## [Problem details]
The entries are to be reproduced verbatim, and their pictures left out.

Items listed in a dataset
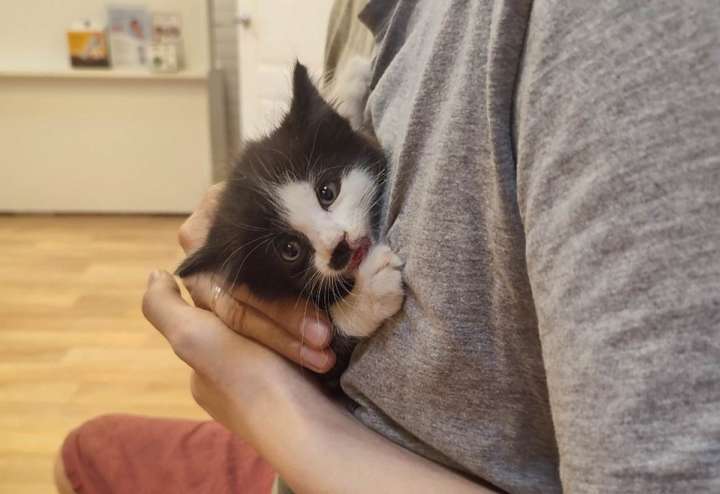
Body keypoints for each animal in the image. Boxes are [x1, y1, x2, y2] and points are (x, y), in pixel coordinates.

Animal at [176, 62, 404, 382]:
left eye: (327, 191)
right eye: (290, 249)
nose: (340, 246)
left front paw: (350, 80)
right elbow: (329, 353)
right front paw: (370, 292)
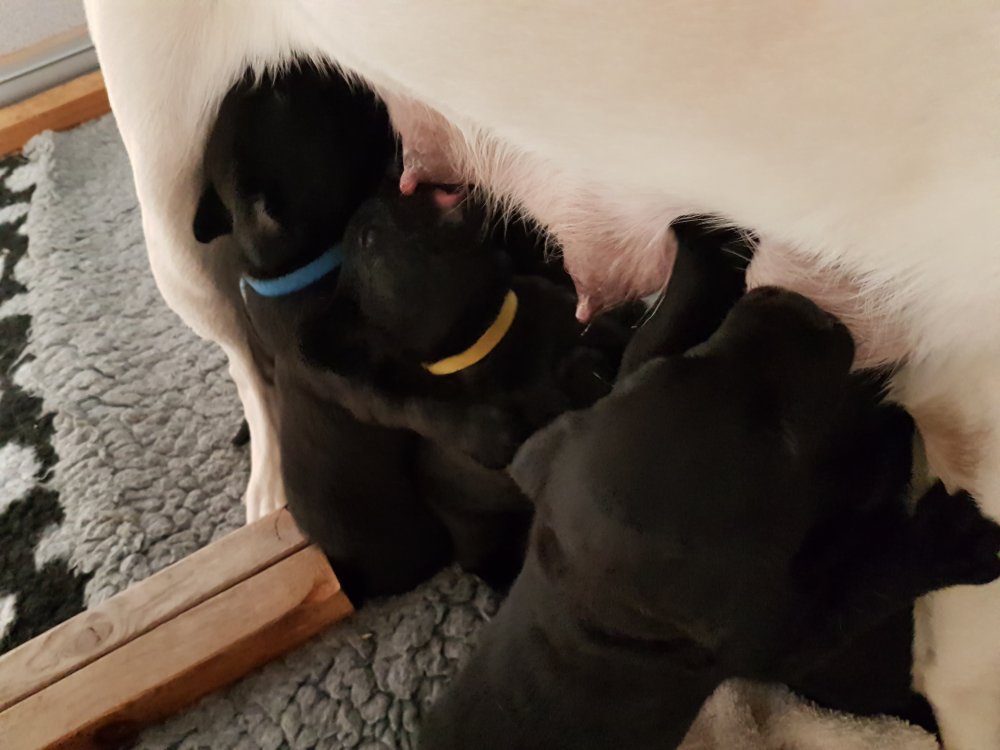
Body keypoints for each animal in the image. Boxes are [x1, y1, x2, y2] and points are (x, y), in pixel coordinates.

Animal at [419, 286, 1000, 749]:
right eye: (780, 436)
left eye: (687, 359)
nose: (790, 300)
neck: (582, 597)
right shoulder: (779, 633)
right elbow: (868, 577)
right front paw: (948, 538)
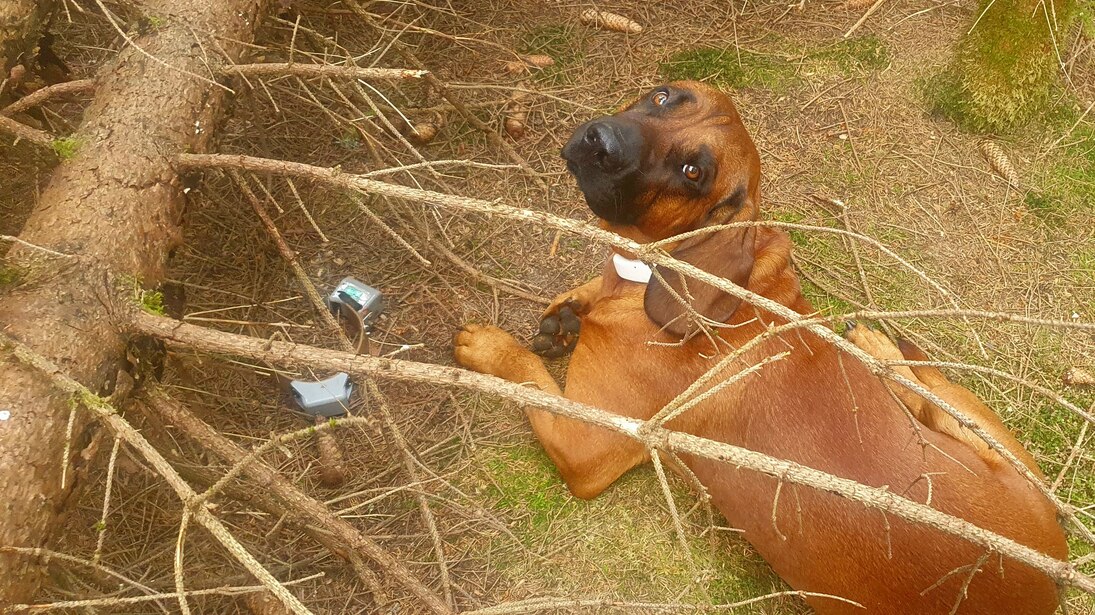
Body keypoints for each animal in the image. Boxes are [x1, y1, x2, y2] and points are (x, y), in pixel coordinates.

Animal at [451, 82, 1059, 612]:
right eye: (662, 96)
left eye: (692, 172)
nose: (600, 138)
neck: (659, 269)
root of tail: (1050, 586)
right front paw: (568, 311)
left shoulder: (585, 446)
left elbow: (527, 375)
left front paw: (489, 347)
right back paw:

## [Exercise answer]
Body keypoints for each animal in the image. Boxes are [x1, y1, x2, y2] and points are (x, y), in pixel coordinates.

Animal at [176, 62, 404, 382]:
left eye: (327, 191)
right eye: (290, 249)
nose: (340, 246)
left front paw: (350, 80)
right elbow: (329, 353)
right front paw: (370, 292)
Body keypoints for each animal in the image. Boxes are [x1, y1, x2, y2] and points are (x, y), in pixel coordinates.

Animal at [419, 286, 1000, 749]:
right eye: (780, 436)
left eye: (687, 359)
nose: (790, 300)
neck: (582, 597)
right shoulder: (779, 633)
right elbow: (868, 577)
right front paw: (948, 538)
Body keypoints for each animal in the image. Boxes are [x1, y1, x2, y2] and points are (x, y), in pixel coordinates.

Animal at [451, 82, 1059, 612]:
right eye: (662, 96)
left eye: (692, 172)
nose: (600, 138)
neck: (659, 269)
root of tail: (1050, 586)
right front paw: (568, 311)
left shoulder: (585, 446)
left elbow: (527, 375)
left front paw: (489, 347)
right back paw:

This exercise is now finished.